Murray began working and recording as a band leader with American free-jazz luminaries including Archie Shepp, Lester Bowie, Roscoe Mitchell and Malachi Favors. DownBeat magazine gave him a New Star award in 1966, but Murray marched to the publication’s offices to burn it because there was no cash attached – a protest at the Cinderella status of adventurous jazz-making that many practitioners readily identified with.

Murray worked with a creative mix of European and US musicians after his relocation to Paris in 1968, and in the 1990s he made powerful original music with the free-jazz saxophone improviser Charles Gayle. Murray also struck up a productive relationship with the British saxophonist Tony Bevan and the double bassist John Edwards, documented on the unexpectedly intimate and delicate album The Gearbox Explodes (2006) and the studio session I Stepped Onto a Bee (2010).

Strength and intensity at the drumkit were the variables that mattered most to Murray – and he felt convinced in the late 1960s that he was the one drummer capable of conveying the new levels they had then reached in jazz. He was also uncompromising about the pressures he would apply, both to himself and to collaborators. “When this is over,” he said to Wilmer, describing a playing situation with an aspiring young drummer, “he realises that he is in a completely different state of being, confronted with not just the sound of drums but the sound of the crashing of cars and the upheaval of a volcano and the thunder of the skies. He never imagined himself being locked in a room with these kinds of sounds.”

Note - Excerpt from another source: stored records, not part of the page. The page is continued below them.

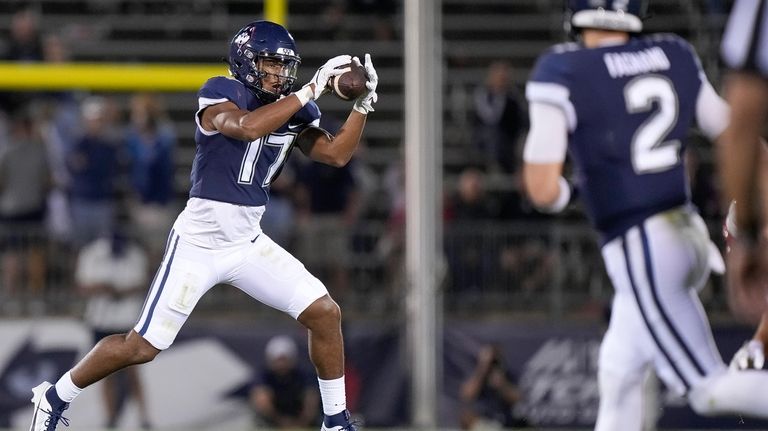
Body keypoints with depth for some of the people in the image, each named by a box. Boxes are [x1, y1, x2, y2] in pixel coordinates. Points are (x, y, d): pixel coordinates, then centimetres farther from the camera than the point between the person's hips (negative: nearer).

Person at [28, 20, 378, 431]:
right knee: (141, 347, -4)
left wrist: (363, 104, -11)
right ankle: (54, 398, 16)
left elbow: (337, 153, 2)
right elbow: (248, 126, -34)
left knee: (325, 313, -4)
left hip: (248, 244, 6)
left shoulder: (292, 109, 5)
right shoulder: (219, 94, -14)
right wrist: (311, 89, -32)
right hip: (198, 243, -6)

Murray is survived by his partner, Isabelle Soumilliard, three sons, James, Haniff and Oforie, and a daughter, Pia, two grandchildren and his half-brother, Conny.

Sunny Murray (James Marcellus Arthur Murray Jr), drummer, born 21 September 1936; died 7 December 2017

This article was amended on 22 February 2018. The saxophonist Albert Ayler died in 1970, rather than in 1965, as originally stated.